TEXTE FOURNI:
============================================================

Préférez vous les Ramens aux Tom Yam ?
Notre chroniqueur gastronomique François Guilbert ne tranche pas, mais il a gouté pour vous ce beau livre…
Qui pouvait mieux qu’Hayato Ishiyama écrire un guide consacré aux ramens, ces soupes de nouilles nippones agrémentées de diverses garnitures ? Depuis son époque étudiante à l’université Kokugakuin de Tokyo, l’auteur consacre sa vie à ce plat des plus populaires au Japon. Il le promeut à la télévision et à l’étranger, se faisant tour à tour historien, consultant ou critique gastronomique.
Sa passion pour ce volet de la cuisine de l’archipel l’a conduit à fréquenter ces restaurants dédiés aux quatre coins de l’archipel – plus de 6000 dit-il -, en Europe et en Amérique du nord. Son guide des ramens est donc en premier lieu un répertoire des meilleures adresses au Japon. Au travers de 54 tables, il dépeint toutes les élaborations possibles du bol de nouilles et la spécificité de chaque établissement. Pour les gourmets qui voudraient y consommer, l’auteur à penser à eux en déclinant adresses, heures et jours d’ouvertures, numéros de téléphone et coordonnées des sites internet.
Bien plus qu’un guide pratique en langue française et japonaise, les recensions d’Hayato Ishiyama vous font découvrir combien les ramens venus de Chine et apparus dans les quartiers chinois de Kobe et Yokohama ou tokyoïte d’Asakusa il y a un peu plus d’un siècle, à l’heure de la transition de l’ère Edo à celle de Meiji, ne cessent de changer de modes de fabrication, de formes, de goûts et d’ingrédients.
Au fil des pages, on est étonné par le nombre des novations introduites dans la capitale et en provinces depuis un quart de siècle. Vous voilà donc parti à la découverte du style tsukemen (nouilles froides trempées dans un bouillon chaud), des aburasoba (nouilles mélangées au saindoux et à la sauce tare) et d’une dizaine de spécialités régionales parmi lesquelles figurent les plus connues d’Hakata dans la circonscription de Fukuoka, celles de Kitakata dans la préfecture de Fukushima ou encore de Sapporo sur l’île d’Hokkaido. Les connaissances encyclopédiques de l’auteur sont telles que pour certaines variations, il est à même de dire à ses lecteurs dans quel restaurant elle a été créée, à quelle date et par quel chef. Au-delà de ces informations les plus détaillées, Hayato Ishiyama s’est fait très didactique dans ce volume pour mettre en valeur « son » plat de prédilection.

============================================================

CONSIGNE: Pouvez-vous donner la suite de la chronique sur le guide des ramens d'Hayato Ishiyama, en reprenant après sa dernière phrase ?

============================================================

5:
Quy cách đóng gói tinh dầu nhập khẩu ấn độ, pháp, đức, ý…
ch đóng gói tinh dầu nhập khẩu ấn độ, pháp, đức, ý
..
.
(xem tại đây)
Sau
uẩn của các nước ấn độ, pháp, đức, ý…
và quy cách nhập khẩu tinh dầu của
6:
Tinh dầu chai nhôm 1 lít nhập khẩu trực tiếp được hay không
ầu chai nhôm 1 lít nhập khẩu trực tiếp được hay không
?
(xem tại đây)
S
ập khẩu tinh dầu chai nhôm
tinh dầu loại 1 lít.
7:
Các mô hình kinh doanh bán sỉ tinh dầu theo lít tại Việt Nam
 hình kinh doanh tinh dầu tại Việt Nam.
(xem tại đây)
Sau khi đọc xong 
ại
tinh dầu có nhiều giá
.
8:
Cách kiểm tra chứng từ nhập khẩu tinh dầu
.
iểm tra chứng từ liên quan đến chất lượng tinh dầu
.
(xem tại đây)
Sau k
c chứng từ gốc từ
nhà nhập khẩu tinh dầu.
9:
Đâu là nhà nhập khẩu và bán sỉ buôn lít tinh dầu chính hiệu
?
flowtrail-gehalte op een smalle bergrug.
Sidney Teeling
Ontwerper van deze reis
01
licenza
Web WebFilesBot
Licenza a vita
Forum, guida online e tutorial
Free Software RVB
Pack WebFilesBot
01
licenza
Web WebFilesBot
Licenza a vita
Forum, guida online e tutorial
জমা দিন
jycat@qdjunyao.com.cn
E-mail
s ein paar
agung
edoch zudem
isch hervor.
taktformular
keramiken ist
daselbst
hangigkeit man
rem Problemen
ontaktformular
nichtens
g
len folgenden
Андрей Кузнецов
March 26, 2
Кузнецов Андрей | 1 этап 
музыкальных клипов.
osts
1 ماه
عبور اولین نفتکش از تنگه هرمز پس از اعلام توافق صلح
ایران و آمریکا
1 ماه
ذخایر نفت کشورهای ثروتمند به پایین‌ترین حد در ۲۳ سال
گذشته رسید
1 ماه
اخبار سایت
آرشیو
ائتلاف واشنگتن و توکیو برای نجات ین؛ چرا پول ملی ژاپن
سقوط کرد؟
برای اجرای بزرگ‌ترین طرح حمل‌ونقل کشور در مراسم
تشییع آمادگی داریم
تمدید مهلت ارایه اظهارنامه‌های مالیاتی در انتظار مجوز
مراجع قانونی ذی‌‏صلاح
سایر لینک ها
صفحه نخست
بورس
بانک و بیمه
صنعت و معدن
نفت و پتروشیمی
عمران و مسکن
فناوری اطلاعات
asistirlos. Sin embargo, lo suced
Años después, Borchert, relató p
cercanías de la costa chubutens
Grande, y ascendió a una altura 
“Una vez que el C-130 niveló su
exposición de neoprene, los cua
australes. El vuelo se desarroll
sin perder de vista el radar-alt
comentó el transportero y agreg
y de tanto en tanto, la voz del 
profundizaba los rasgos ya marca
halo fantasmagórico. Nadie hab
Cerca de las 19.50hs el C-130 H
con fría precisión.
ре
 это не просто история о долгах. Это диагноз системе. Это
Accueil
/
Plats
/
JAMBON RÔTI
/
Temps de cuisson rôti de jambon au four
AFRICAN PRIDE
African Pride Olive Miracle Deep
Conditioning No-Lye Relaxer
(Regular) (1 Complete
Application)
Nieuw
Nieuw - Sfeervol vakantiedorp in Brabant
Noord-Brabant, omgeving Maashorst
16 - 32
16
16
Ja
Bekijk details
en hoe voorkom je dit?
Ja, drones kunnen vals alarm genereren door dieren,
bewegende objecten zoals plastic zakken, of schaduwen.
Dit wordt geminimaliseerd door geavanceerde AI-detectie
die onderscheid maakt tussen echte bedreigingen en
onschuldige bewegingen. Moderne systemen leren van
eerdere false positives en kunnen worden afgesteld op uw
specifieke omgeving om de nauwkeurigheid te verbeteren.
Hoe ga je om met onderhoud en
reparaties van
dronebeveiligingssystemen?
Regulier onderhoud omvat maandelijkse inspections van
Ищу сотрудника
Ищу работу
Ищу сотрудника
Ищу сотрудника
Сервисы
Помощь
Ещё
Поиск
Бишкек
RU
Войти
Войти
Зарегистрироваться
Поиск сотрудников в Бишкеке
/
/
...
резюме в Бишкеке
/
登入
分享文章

============================================================

CORRIGÉ:
Tout savoir sur les nouilles
Dans un livret illustré par chaque bouillon emblématique, on se familiarise aussi avec le miso, les différentes variétés de nouilles (hosomen (fines), chubosomen (moyennes), futomen (épaisses)), les diverses garnitures (cf. porc braisé, œuf mollet mariné, algues séchées, ciboule, pousses de bambou fermentées, wonton…), le vocabulaire des cuissons mais aussi les préparations aux sardines séchées ou aux os de porc, de bœuf et de poulet. Ce vaste tour d’horizon des archétypes et de leurs évolutions vous donne l’eau à la bouche et une idée des combinaisons de saveurs qui vous attendent. Malheureusement, ce guide n’est pas un livre de recettes. Il faudra donc s’en remettre à d’autres ouvrages ou vous rendre dans des restaurants japonais qui ont des enseignes à l’étranger.
L’auteur en a décrit une dizaine dont quatre sont présentes en Thaïlande (Hakata Ikkôsha, Ippudô, Nantsuttei, Santôka) et une en France depuis 2015, trente ans après son ouverture à Fukuoka (Ippudô – Saint Germain). Dans le cas de l’hexagone, H. Ishiyama aurait pu mentionner Dosanko Larmen, un cas intéressant puisqu’il s’agit d’une excroissance d’une chaîne new-yorkaise installée rue Saint Anne à Paris, le quartier « japonais » de la capitale.
A défaut de cette adresse voire d’autres, tant les cantines de ramens se sont multipliées en France comme à travers le monde, notre expert es-ramens vous dit tout de l’étiquette pour dévorer votre bol (Commencez par goûter une cuillère plutôt que de vous jeter comme un mort-de-faim sur vos nouilles !), des six phrases de conversation indispensables au succès de votre repas et de l’utilisation des distributeurs de tickets qui permettent de constituer son menu dans nombre d’établissements du Japon.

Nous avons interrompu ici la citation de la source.